Garriott: Another key consideration is understanding what type of solution you want. Are you looking for best of breed? Do you want to have a separate exchange or workflow solution? Do you want to take a best-of-breed approach and bring all of these different products together in a meaningful way, or do you want to buy a platform solution from one vendor that covers all of those elements?

RB: What are the different roles and responsibilities within the organization for enterprise imaging?

Turner: The typical perception is that it is a radiology problem, and truthfully, it’s a healthcare organization problem. It’s going to impact all of the care areas in the hospital. Stakeholders aren’t just your traditional radiology and cardiology departments. They may end up being the bulk of the management, or they may not be. But every care area is creating some type of medical image now.

Garriott: This is an enterprise effort. Whether it is radiology or IT leading the change, if they do so in a vacuum, they’re going to miss the mark and their program will fail. It needs to be undertaken with a holistic approach and it needs to have clinical and administrative leader involvement from a number of service areas to get your program off the ground. Oftentimes, return on investment for an enterprise imaging solution is most greatly found in enhanced clinical outcomes and increased caregiver satisfaction because they can—no pun intended—get the whole picture of the patient, and not just certain textual data captured in the EMR. These are intangible benefits. We have hard ROI when we can consolidate on the storage side. That’s where the money is going to come from, or if you have multiple enterprise viewers and you can standardize onto a single one. Another consideration is around viewer technology. Are you going to standardize on a single enterprise viewer? It’s very important for organizations to appreciate the preferences of each diagnostician. If we were to tell radiologists that we’re taking their viewer away, that probably would not go over very well.
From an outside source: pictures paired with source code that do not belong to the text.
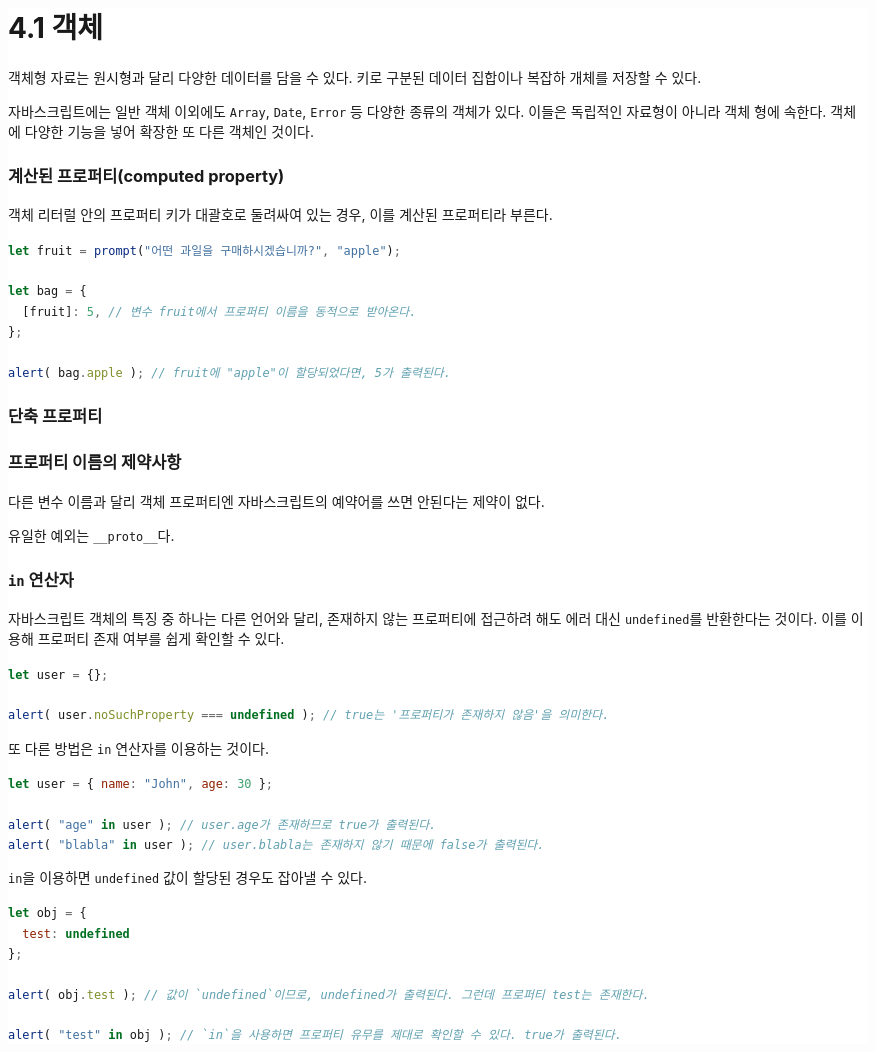 # 4.1 객체

객체형 자료는 원시형과 달리 다양한 데이터를 담을 수 있다. 키로 구분된 데이터 집합이나 복잡하 개체를 저장할 수 있다. 

자바스크립트에는 일반 객체 이외에도 `Array`, `Date`, `Error` 등 다양한 종류의 객체가 있다. 이들은 독립적인 자료형이 아니라 객체 형에 속한다. 객체에 다양한 기능을 넣어 확장한 또 다른 객체인 것이다.

### 계산된 프로퍼티(computed property)

객체 리터럴 안의 프로퍼티 키가 대괄호로 둘려싸여 있는 경우, 이를 계산된 프로퍼티라 부른다.

```jsx
let fruit = prompt("어떤 과일을 구매하시겠습니까?", "apple");

let bag = {
  [fruit]: 5, // 변수 fruit에서 프로퍼티 이름을 동적으로 받아온다.
};

alert( bag.apple ); // fruit에 "apple"이 할당되었다면, 5가 출력된다.
```

### 단축 프로퍼티

### 프로퍼티 이름의 제약사항

다른 변수 이름과 달리 객체 프로퍼티엔 자바스크립트의 예약어를 쓰면 안된다는 제약이 없다.

유일한 예외는 `__proto__`다.

### `in` 연산자

자바스크립트 객체의 특징 중 하나는 다른 언어와 달리, 존재하지 않는 프로퍼티에 접근하려 해도 에러 대신 `undefined`를 반환한다는 것이다. 이를 이용해 프로퍼티 존재 여부를 쉽게 확인할 수 있다.

```jsx
let user = {};

alert( user.noSuchProperty === undefined ); // true는 '프로퍼티가 존재하지 않음'을 의미한다.
```

또 다른 방법은 `in` 연산자를 이용하는 것이다.

```jsx
let user = { name: "John", age: 30 };

alert( "age" in user ); // user.age가 존재하므로 true가 출력된다.
alert( "blabla" in user ); // user.blabla는 존재하지 않기 때문에 false가 출력된다.
```

`in`을 이용하면 `undefined` 값이 할당된 경우도 잡아낼 수 있다.

```jsx
let obj = {
  test: undefined
};

alert( obj.test ); // 값이 `undefined`이므로, undefined가 출력된다. 그런데 프로퍼티 test는 존재한다.

alert( "test" in obj ); // `in`을 사용하면 프로퍼티 유무를 제대로 확인할 수 있다. true가 출력된다.
```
RB: What challenges exist when trying to understand and measure clinical and business values after implementing enterprise imaging?

Garriott: The single most important challenge is taking the time to baseline your workflow and productivity before you make any changes. Because that is where you’re going to exhibit the intrinsic value of enterprise imaging, post implementation, and that means having good baselines to go back and compare against. Unfortunately, in healthcare we struggle with being proactive before implementing a solution. That’s just something we don’t do as well as we should or need to in healthcare. We need to get better at understanding and documenting that current state in such a way that we can come back months after implementation and measure process improvement to demonstrate very tangible values and benefits, increased due to an enterprise imaging implementation.

Radiology Business: Who should be guiding this transition at the hospital?

Garriott: Radiology team members, who are the imaging experts, have been at the digital imaging game longer than anyone. There is an opportunity for radiology to become internal consultants to the other service areas across the organization. I am a big proponent of radiology having a meaningful role and serving as leaders in the enterprise imaging conversation.

There are a lot of considerations, but at the end of the day, you need to have solid, executive leadership from the top down to have a successful enterprise imaging program.